Performance Testing Mobile Devices

Whether you’re talking about smartphones or tablets, the sales of mobile devices are skyrocketing. While Apple’s iPad and iPhone and Android dominate the news, and sales, there are a huge number of options. By their very nature they’re connected to the web, and use the Internet for much richer applications than just email and web browsing. Everything from games to video is available on these devices, putting a strain on bandwidth and the back end servers that are providing the content.

That makes performance testing very important and companies such as Netflix, Glu, Leapfrog, Capcom and more have come to SOASTA to make sure they can handle the load. So, how do we do it?

When testing any web application, whether browser-based or not, CloudTest captures, replays and reports on every message between the client and the application infrastructure. Unlike other tools, CloudTest’s unique recording does not depend on a browser plug-in to record web traffic, which also limits you to using the browsers for which you have plug-ins. Instead, we use a web proxy to record traffic. An agent, called Conductor, is installed on any system that you want to have act as a proxy. This can be the same laptop used to record browser-based traffic or a completely different system.

This means that all messages from any device (browser, phone, tablet, toy, etc) that you point to the proxy for web traffic can be recorded into a CloudTest test case. Once recorded, the requests can be parameterized, manipulated and otherwise massaged to create the complex usage patterns and high volumes of traffic needed for a load test.

Recording HTTP/HTTPS Traffic with SOASTA’s conductor agent acting as a proxy – regardless of the device, browser, application or operating system as long as it communicates over HTTP or HTTPS and supports a configurable proxy then CloudTest can record the traffic

In some cases, such as games running on the phone or tablet, the application is simply making web services calls.
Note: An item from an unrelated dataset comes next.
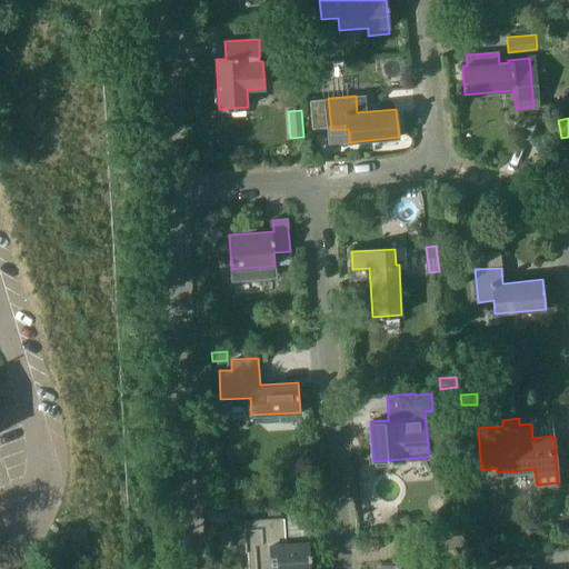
[(310,568),(309,540),(286,541),(285,518),(246,521),(248,568),(310,568)]
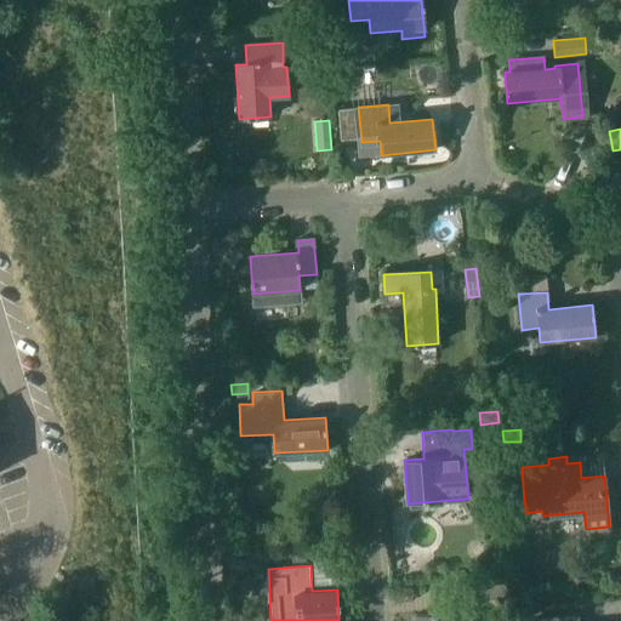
[(92,576),(91,576),(81,580),(86,594),(97,592),(92,576)]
We record that message traffic just as easily as we do for any other application. CloudTest automatically parses WSDLs, has built-in OAuth support and features for making RESTful web services testing simple.
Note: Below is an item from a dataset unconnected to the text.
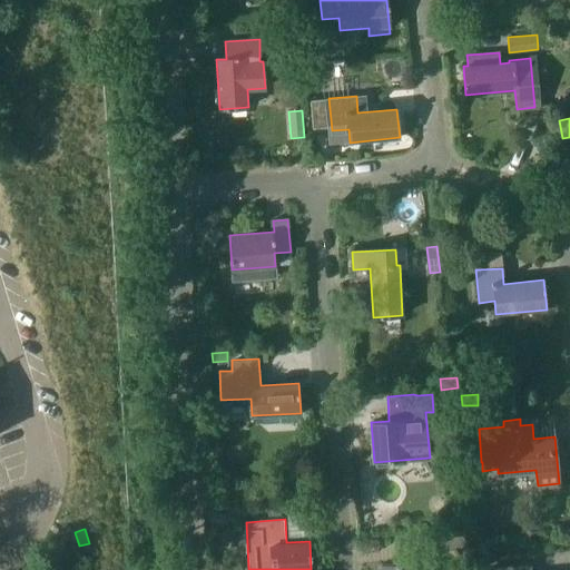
[(467,531),(443,533),(445,548),(467,546),(467,531)]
CloudTest is not testing the functional capabilities of the device. When we play the test back, we’re emulating the traffic just as the device would communicate to the infrastructure. This simulated load puts the same stress on the back end as the devices themselves would, at whatever levels of use you want to test.
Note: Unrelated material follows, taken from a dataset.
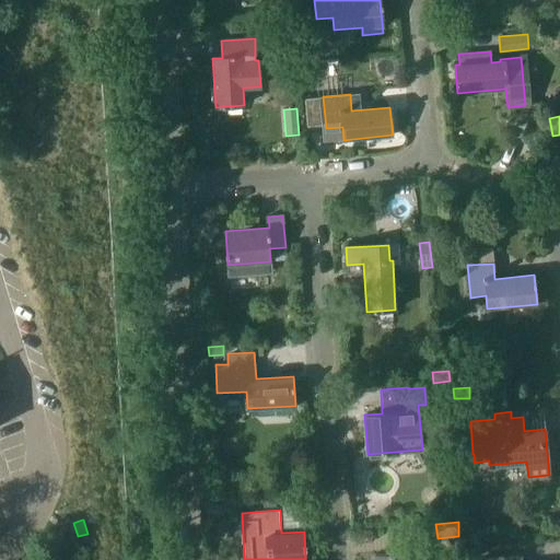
[(401,540),(404,552),(374,555),(374,559),(429,559),(428,539),(401,540)]
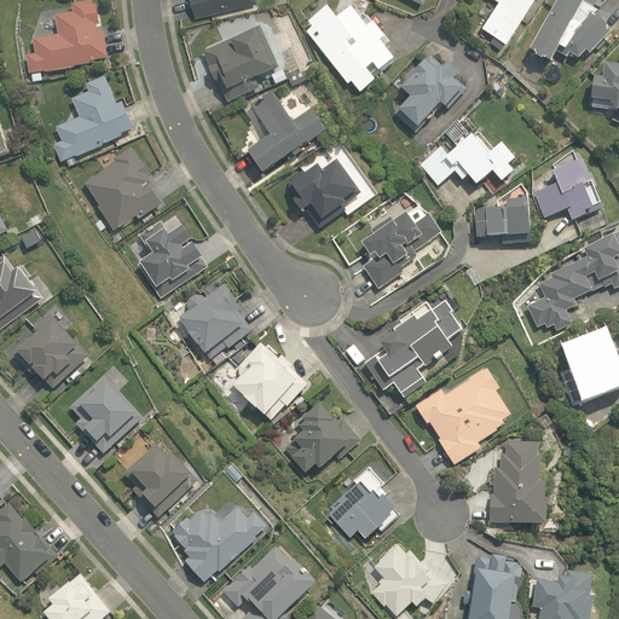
[(59,35),(34,39),(36,55),(27,56),(29,75),(32,75),(33,81),(44,80),(42,73),(93,64),(92,61),(109,58),(104,28),(98,29),(97,24),(102,24),(98,3),(94,3),(93,0),(73,4),(74,11),(56,15),(59,35)]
CloudTest Analytics captures and displays in real-time the performance metrics on the message traffic, such as response times, bandwidth usage, error rates, time to first byte, etc. If monitoring is in place on the infrastructure we’ll also capture and display metrics such as CPU utilization, memory consumption, heap size and process counts on the same time-line as the performance metrics, helping our customers to quickly find the bottlenecks that might impact the user experience.